On a souvent dit que Barack Obama était ce qu’il y avait de plus proche, aux Etats-Unis, d’un social-démocrate européen. Ce n’était pas faux mais, dans son discours d’hier sur l’état de l’Union, son dernier, son testament politique, ce président vient de se poser en dernière incarnation d’une gauche occidentale partout en panne d'idées et de flamme.

Ecoutons-le. D’emblée, il dénonce tous ceux qui craignent « l’extraordinaire changement que nous vivons », appellent à « craindre l’avenir » et à « restaurer les dogmes d’un passé glorieux et tranquille ». Non, dit-il, il ne faut pas répondre au changement par « la peur » mais par « la confiance en ce que nous sommes et ce que nous défendons ». Il s’attaque là à Donald Trump mais ce pourrait tout aussi bien être à ces nouvelles extrêmes droites européennes qui vendent la nostalgie d’un passé mythifié en prônant le repli sur ce qui n’existe de toute façon plus.
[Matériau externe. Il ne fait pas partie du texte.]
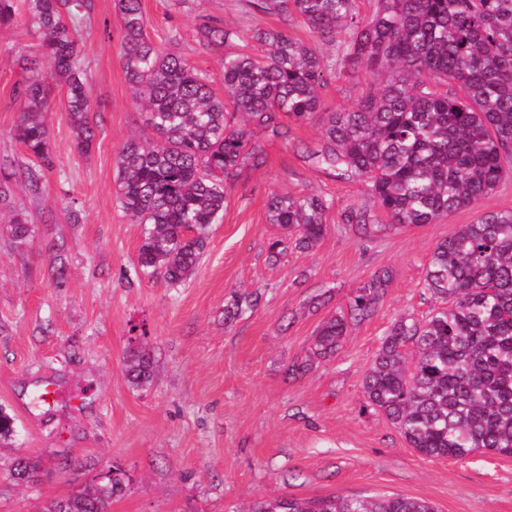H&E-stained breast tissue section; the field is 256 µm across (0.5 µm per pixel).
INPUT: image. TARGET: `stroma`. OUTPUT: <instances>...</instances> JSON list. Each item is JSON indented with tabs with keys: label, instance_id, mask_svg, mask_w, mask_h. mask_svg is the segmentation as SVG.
Instances as JSON below:
<instances>
[{
	"label": "stroma",
	"instance_id": "35a3bbf8",
	"mask_svg": "<svg viewBox=\"0 0 512 512\" xmlns=\"http://www.w3.org/2000/svg\"><path fill=\"white\" fill-rule=\"evenodd\" d=\"M149 37L212 75L223 93V53L200 47L196 28L209 17L241 30L244 48L257 29L285 30L333 60L321 89L323 112L288 122L274 139L252 129L266 157L226 185L224 218L208 230L205 254L184 285L137 278L141 225L116 200L113 160L148 129L123 69L113 0H94L82 29L83 67L100 128L89 154L77 152L60 90L47 116L52 167L40 194L25 186L15 203L33 227L19 248L0 235V411L13 434L0 440V512H41L45 503L96 481L104 469L128 476L110 512H250L259 499L401 495L437 512H512V457L476 453L427 459L410 448L387 416L363 409L362 383L386 330L402 317L426 318L441 301L424 286L435 244L487 212L512 211V176L477 208L435 224L359 238L340 220L370 200L360 182L338 180L310 155L326 112L352 108L379 80L353 81L338 44L317 42L299 18L248 8L245 0H142ZM32 42L23 23L0 28V159L27 162L12 137L21 62ZM332 198L329 229L311 250L277 264L268 245L280 230L267 221L271 194ZM388 272L372 315L349 327L336 354L291 378L324 320L347 310L357 288ZM252 294L233 324L224 306ZM153 361V380L133 387L129 350ZM55 390L37 404L41 388ZM39 468L12 480L16 457Z\"/></svg>",
	"mask_w": 512,
	"mask_h": 512
}]
</instances>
A cette vaine nostalgie, Barack Obama oppose ainsi l’analyse de temps présents qui ouvrent tant de nouvelles possibilités à l’humanité mais menacent aussi l’emploi par l’automatisation des tâches et permettent aux « grandes entreprises d’aller s’installer où bon leur semble, trahissant leurs racines, concentrant la fortune au sommet de l’échelle et laissant aux travailleurs moins de moyens de défendre leurs salaires ».

A cette face sombre du changement, Barack Obama propose de répondre par la baisse du coût de l’éducation, par ce qu’on appellerait en France la formation permanente et par l’extension des couvertures sociales aux moments de rupture dans des carrières professionnelles qui ne seront désormais plus linéaires. Mieux encore, comme pour prévenir toute attaque contre ce « socialisme » qui lui est si souvent reproché par la droite américaine, il vante les bienfaits et la nécessité d’un secteur privé fort tout en remarquant que ce ne sont pas les classes moyennes mais les plus grandes marques qui s’acharnent à échapper à l’impôt et pas les aides sociales qui avaient provoqué la crise de 2008 mais l’immoralité de Wall Street.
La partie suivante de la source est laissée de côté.